What should we make of Prager’s anti-vaccination efforts? And his endeavors to actually contract COVID? The Washington Post’s “Morning Mix” had this to say: “On Monday, the 73-year-old host of The Dennis Prager Show told his audience that his plan worked. Prager said he tested positive for the coronavirus last week. ‘I have engaged with strangers, constantly hugging them, taking photos with them knowing that I was making myself very susceptible to getting COVID,’ he said. ‘which is — indeed, as bizarre as it sounded — what I wanted, in the hope I would achieve natural immunity and be taken care of by therapeutics.’” Contradicting studies and recommendations from the Centers for Disease Control and Prevention, Prager told his audience that natural immunity was more effective than getting the vaccine, saying a COVID infection was “what I hoped for the entire time.”
Prager must have skipped Leviticus 19:16: “Do not stand idly by the blood of your neighbor.” Help your neighbors live, save them from danger. You are responsible for their safety. Therefore, getting vaccinated is now law (Halakha) in Judaism.
The Orthodox journal Tradition argues that we must get vaccinated after consulting leading Rabbinic authorities. R. Moshe Ehrenreich, R. Yosef Carmel, R. Zalman Nechemiah Goldberg, R. Nachum Rabinovitch, and R. Yisrael Rosen say, “If the vast majority of the physicians in the world and in Israel state unequivocally that one must vaccinate, this becomes halakha, like any halakha, and perhaps even more so because it is known that we act more stringently with dangers than with prohibitions.” R. Hershel Schachter says: “If a democratic government ultimately legislates that a COVID-19 vaccination is safe for the general public or specific populations, people must comply with this ruling. Jews who refuse to abide by government-mandated vaccination endanger all of society and cause hillul Hashem.” To refuse vaccination desecrates God by acting unhelpfully in front of others.

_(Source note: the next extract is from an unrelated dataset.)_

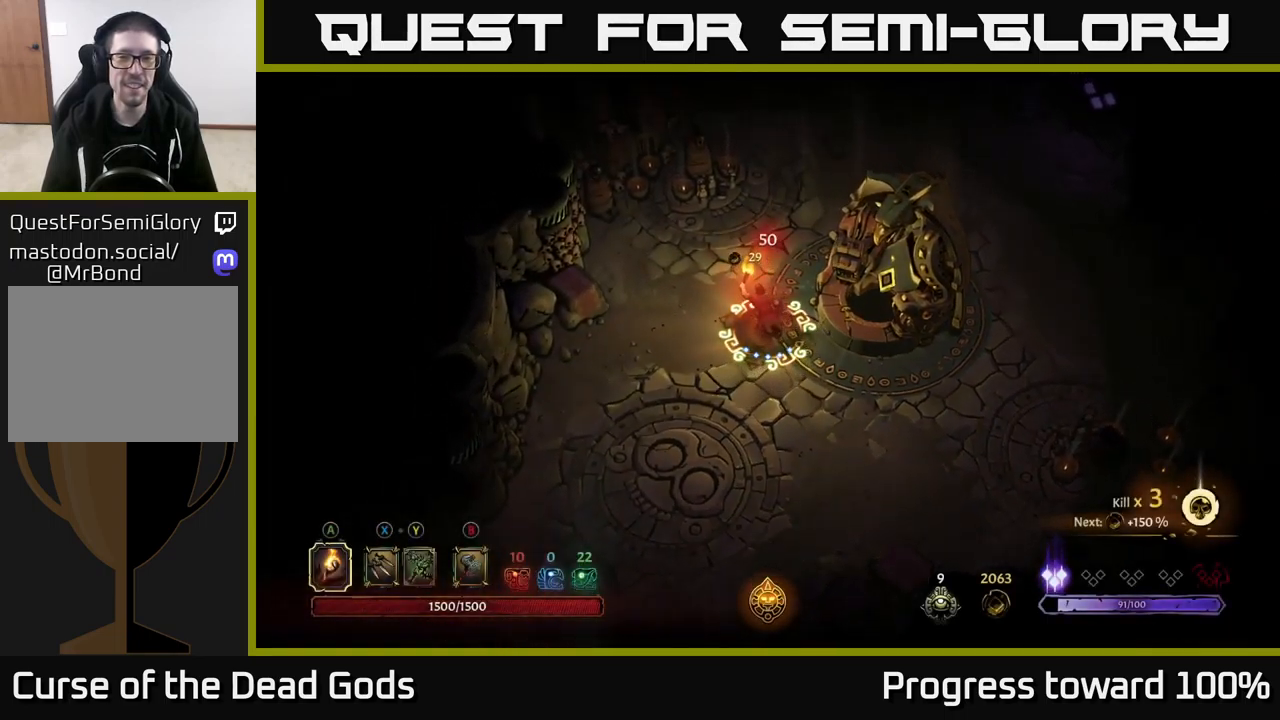
{"buttons": [], "left_stick": "up-right", "right_stick": "center", "events": [[400, "left_stick", "up-right"]]}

That explains a lot. I don’t know who Dennis Prager would have been at the Łódź Ghetto, Sobibor, or hiding in the forests. The spectrum includes so many, from Łódź Ghetto Director Chaim Rumkowski to Auschwitz’s 12th Sonderkommando to the angels and the devils to the living and the dead. Few know who they truly would have been when ethics ceased.
We may not know who we would have been then, but what we do know is who we are now during COVID-19. So, I ask: Why are you writing off the “derech” (path), Dennis?
PS: I wish you a speedy recovery with your health intact.